## Fragmento extraído
■ ■ ■ ■ ■

Los celos como precursor de un crimen. El fin de la cordialidad. Para ello viajamos en el tiempo y nos aferramos al cine clásico con dos películas imprescindibles sobre el tema, como son la obra de cine mudo Varieté que Ewald André Dupont dirigió en 1925 y la italiana Gelosia que realizó Pietro Germi en 1955. Cuando la sangre hierve y ofrece un espectáculo de tamaña magnitud, merece su propia sesión doble.
Varieté (Ewald André Dupont)
Dirigida por Ewald André Dupont, otro de tantos talentos bávaros de los albores del cine que terminarían emigrando a Estados Unidos, Varieté nos introduce en un universo circunscrito por los sentimientos más irracionales, algo que el cineasta se encarga de delinear en una de sus primeras secuencias. En ella, su protagonista, Boss, comparte espacio en su hogar con su mujer y su hijo cuando, de repente, aparece Bertha-Marie, un nuevo rostro al que él ofrecerá cobijo obteniendo como respuesta la airada réplica de su mujer, que no parece aceptar compartir su casa con otra mujer.
Aquello que podría suponer una escena aislada, empieza a dibujar no obstante las líneas maestras de un film que no tarda en encontrar en su rostro central —interpretado por un Emil Jannings que halla en su capacidad expresiva un espejo ideal para abordar su rol—, ese trapecista llamado Boss, otra respuesta inesperada. Lo que se presenta como una situación aislada, sin significación alguna en otro contexto, es interpretada por Ewald André Dupont con inteligencia, incurriendo en ese sentido en una animalización del personaje de Jannings que no hace sino definir un carácter que resultará definitivo para la conclusión de la obra.

■ ■ ■ ■ ■

## Enunciado 1
Según el fragmento, ¿qué actor interpreta a Boss en Varieté?
El fragmento y las filas constituyen materiales independientes entre sí.

## Datos proporcionados
■ ■ ■ ■ ■

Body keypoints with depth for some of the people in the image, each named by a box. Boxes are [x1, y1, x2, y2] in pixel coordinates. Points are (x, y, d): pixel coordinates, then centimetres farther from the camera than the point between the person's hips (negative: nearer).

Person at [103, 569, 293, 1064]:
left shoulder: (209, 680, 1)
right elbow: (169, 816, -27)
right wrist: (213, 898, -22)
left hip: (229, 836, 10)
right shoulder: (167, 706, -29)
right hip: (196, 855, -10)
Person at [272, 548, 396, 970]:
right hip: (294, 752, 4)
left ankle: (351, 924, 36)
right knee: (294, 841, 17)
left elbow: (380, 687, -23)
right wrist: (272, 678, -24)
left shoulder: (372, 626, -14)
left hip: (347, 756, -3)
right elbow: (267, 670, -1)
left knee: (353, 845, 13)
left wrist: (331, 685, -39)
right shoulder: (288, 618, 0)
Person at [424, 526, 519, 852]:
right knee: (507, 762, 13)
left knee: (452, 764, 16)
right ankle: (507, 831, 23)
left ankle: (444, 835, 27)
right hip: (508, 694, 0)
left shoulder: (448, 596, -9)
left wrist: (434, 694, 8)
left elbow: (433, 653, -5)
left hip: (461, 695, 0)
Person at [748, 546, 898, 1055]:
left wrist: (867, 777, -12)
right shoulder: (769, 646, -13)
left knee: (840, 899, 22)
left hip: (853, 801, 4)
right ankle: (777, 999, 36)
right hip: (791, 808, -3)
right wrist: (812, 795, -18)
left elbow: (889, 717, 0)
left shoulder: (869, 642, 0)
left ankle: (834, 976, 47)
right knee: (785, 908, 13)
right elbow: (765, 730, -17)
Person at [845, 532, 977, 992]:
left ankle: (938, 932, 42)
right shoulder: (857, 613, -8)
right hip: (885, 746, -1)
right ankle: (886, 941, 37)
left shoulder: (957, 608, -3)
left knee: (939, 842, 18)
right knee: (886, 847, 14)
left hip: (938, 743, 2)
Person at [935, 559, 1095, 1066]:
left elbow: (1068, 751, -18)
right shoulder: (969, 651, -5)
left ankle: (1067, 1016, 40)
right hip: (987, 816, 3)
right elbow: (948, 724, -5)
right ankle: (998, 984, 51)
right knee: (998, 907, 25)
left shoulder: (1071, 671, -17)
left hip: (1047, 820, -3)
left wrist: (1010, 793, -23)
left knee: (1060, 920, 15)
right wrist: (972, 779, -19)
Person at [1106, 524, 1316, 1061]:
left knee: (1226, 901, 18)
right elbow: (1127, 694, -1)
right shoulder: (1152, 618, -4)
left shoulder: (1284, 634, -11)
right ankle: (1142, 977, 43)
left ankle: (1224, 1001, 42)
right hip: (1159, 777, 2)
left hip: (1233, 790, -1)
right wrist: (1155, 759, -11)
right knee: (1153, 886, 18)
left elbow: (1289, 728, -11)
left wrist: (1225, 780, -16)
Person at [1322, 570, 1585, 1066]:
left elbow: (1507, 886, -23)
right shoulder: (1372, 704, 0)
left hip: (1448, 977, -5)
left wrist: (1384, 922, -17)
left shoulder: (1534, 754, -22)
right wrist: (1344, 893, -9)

■ ■ ■ ■ ■

## Enunciado 2
Extraiga todas las filas que contengan la cadena "ankle", distinguiendo entre mayúsculas y minúsculas.

## Resultado del ejercicio 1
Emil Jannings.

## Resultado del ejercicio 2
left ankle: (351, 924, 36)
right ankle: (507, 831, 23)
left ankle: (444, 835, 27)
right ankle: (777, 999, 36)
left ankle: (834, 976, 47)
left ankle: (938, 932, 42)
right ankle: (886, 941, 37)
left ankle: (1067, 1016, 40)
right ankle: (998, 984, 51)
right ankle: (1142, 977, 43)
left ankle: (1224, 1001, 42)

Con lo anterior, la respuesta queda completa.